Public cuts 'will hit Northern Ireland homes market'
Public sector spending cuts will have a major impact on Northern Ireland's future housing market, it has been predicted.
With a new survey revealing a marginal improvement in the housing market last month and expectations of slightly increased prices over the summer, the Royal Institute of Chartered Surveyors (Rics) also warned that high unemployment levels and increasing pressure on domestic budgets would add to the difficulties facing sellers.
Rics spokesman Tom McClelland said: "There remain big sectoral and geographical variations in the local market, and the likelihood is for this to continue during the remainder of the year.
"On the whole, the scale of public spending cuts that are to come will impact on Northern Ireland significantly, creating a difficult environment for the housing market.
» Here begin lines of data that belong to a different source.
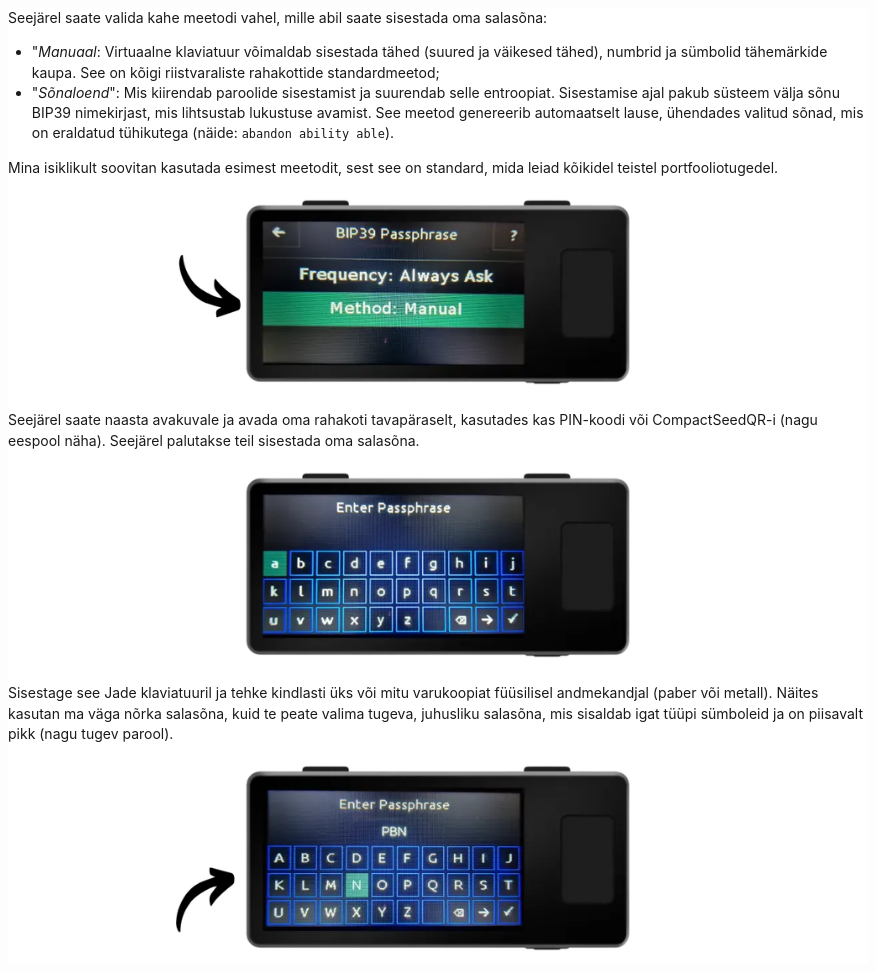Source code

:Seejärel saate valida kahe meetodi vahel, mille abil saate sisestada oma salasõna:


- "*Manuaal*: Virtuaalne klaviatuur võimaldab sisestada tähed (suured ja väikesed tähed), numbrid ja sümbolid tähemärkide kaupa. See on kõigi riistvaraliste rahakottide standardmeetod;
- "*Sõnaloend*": Mis kiirendab paroolide sisestamist ja suurendab selle entroopiat. Sisestamise ajal pakub süsteem välja sõnu BIP39 nimekirjast, mis lihtsustab lukustuse avamist. See meetod genereerib automaatselt lause, ühendades valitud sõnad, mis on eraldatud tühikutega (näide: `abandon ability able`).

Mina isiklikult soovitan kasutada esimest meetodit, sest see on standard, mida leiad kõikidel teistel portfooliotugedel.

![Image](assets/fr/45.webp)

Seejärel saate naasta avakuvale ja avada oma rahakoti tavapäraselt, kasutades kas PIN-koodi või CompactSeedQR-i (nagu eespool näha). Seejärel palutakse teil sisestada oma salasõna.

![Image](assets/fr/46.webp)

Sisestage see Jade klaviatuuril ja tehke kindlasti üks või mitu varukoopiat füüsilisel andmekandjal (paber või metall). Näites kasutan ma väga nõrka salasõna, kuid te peate valima tugeva, juhusliku salasõna, mis sisaldab igat tüüpi sümboleid ja on piisavalt pikk (nagu tugev parool).

![Image](assets/fr/47.webp)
"Unemployment will remain high for some time and increasing pressures on household budgets, such as water-charging and rises in interest rates, will also inevitably come. That said, we foresee a prolonged period of largely flat average house prices rather than a further significant correction in average prices."
The Ulster Bank-sponsored survey said there was a marginal improvement in most housing market indicators last month. Price balance had improved slightly and there was an indication that the number of inquiries from potential buyers had increased. However transaction activity remained subdued.
With nearly three-quarters of respondents reporting prices as flat, Northern Ireland continued to lag behind the rest of the UK.
Derek Wilson, head of lending products at Ulster Bank, said: "The expected headwinds will bring challenges for the housing market, but a range of indicators are pointing to evidence of increasing stabilisation.
"This is leading to an expectation that pent-up demand from those who have been putting off a home purchase will start to be realised."